Source records:
◇ ◇ ◇ ◇ ◇ ◇ ◇
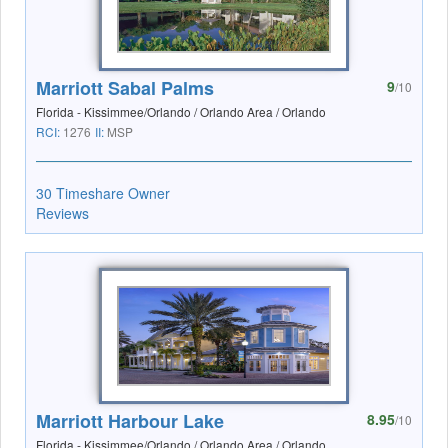
Marriott Sabal Palms
9
/10
Florida - Kissimmee/Orlando / Orlando Area / Orlando
RCI:
1276
II:
MSP
30 Timeshare Owner
Reviews
Marriott Harbour Lake
8.95
/10
Florida - Kissimmee/Orlando / Orlando Area / Orlando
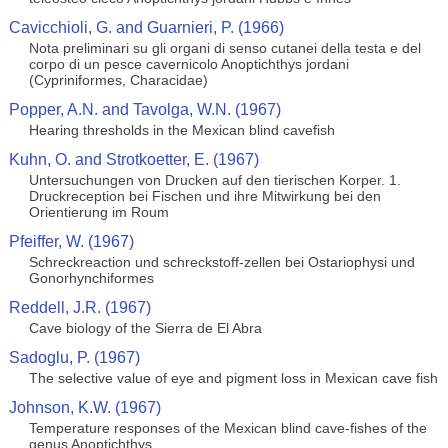
Cavicchioli, G. and Guarnieri, P. (1966)
Nota preliminari su gli organi di senso cutanei della testa e del
corpo di un pesce cavernicolo Anoptichthys jordani
(Cypriniformes, Characidae)
Popper, A.N. and Tavolga, W.N. (1967)
Hearing thresholds in the Mexican blind cavefish
Kuhn, O. and Strotkoetter, E. (1967)
Untersuchungen von Drucken auf den tierischen Korper. 1.
Druckreception bei Fischen und ihre Mitwirkung bei den
Orientierung im Roum
Pfeiffer, W. (1967)
Schreckreaction und schreckstoff-zellen bei Ostariophysi und
Gonorhynchiformes
Reddell, J.R. (1967)
Cave biology of the Sierra de El Abra
Sadoglu, P. (1967)
The selective value of eye and pigment loss in Mexican cave fish
Johnson, K.W. (1967)
Temperature responses of the Mexican blind cave-fishes of the
genus Anoptichthys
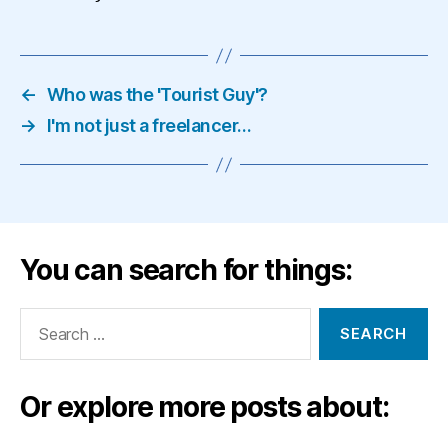
←
Who was the 'Tourist Guy'?
→
I'm not just a freelancer…
You can search for things:
Search
for:
Or explore more posts about:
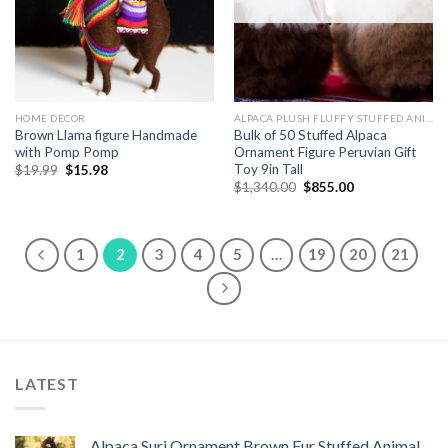
HOME DECOR
ALPACA PLUSH FLUFFY STUFFED ANIMALS
Brown Llama figure Handmade
Bulk of 50 Stuffed Alpaca
with Pomp Pomp
Ornament Figure Peruvian Gift
Toy 9in Tall
Original
Current
$
19.99
$
15.98
price
price
Original
Current
$
1,340.00
$
855.00
was:
is:
price
price
$19.99.
$15.98.
was:
is:
$1,340.00.
$855.00.
1
2
3
4
5
…
19
20
21
LATEST
Alpaca Suri Ornament Brown Fur Stuffed Animal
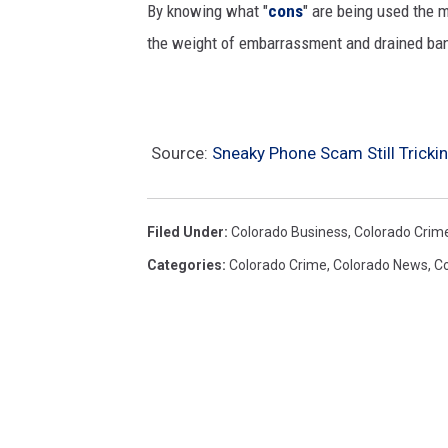
By knowing what "
cons
" are being used the 
o
the weight of embarrassment and drained ba
r
p
h
i
Source:
Sneaky Phone Scam Still Trick
s
h
Filed Under
:
Colorado Business
,
Colorado Crim
i
Categories
:
Colorado Crime
,
Colorado News
,
Co
n
g
c
o
n
c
◇ ◇ ◇ ◇ ◇ ◇ ◇
§ **WHAT YOU SHOULD DO**:
Please return the data exactly as it appears, starting at the line that contains "By knowing what" and continuing through the final line of the data, with both ends included.

§ **WRITTEN ANSWER**:
By knowing what "
cons
" are being used the 
o
the weight of embarrassment and drained ba
r
p
h
i
Source:
Sneaky Phone Scam Still Trick
s
h
Filed Under
:
Colorado Business
,
Colorado Crim
i
Categories
:
Colorado Crime
,
Colorado News
,
Co
n
g
c
o
n
c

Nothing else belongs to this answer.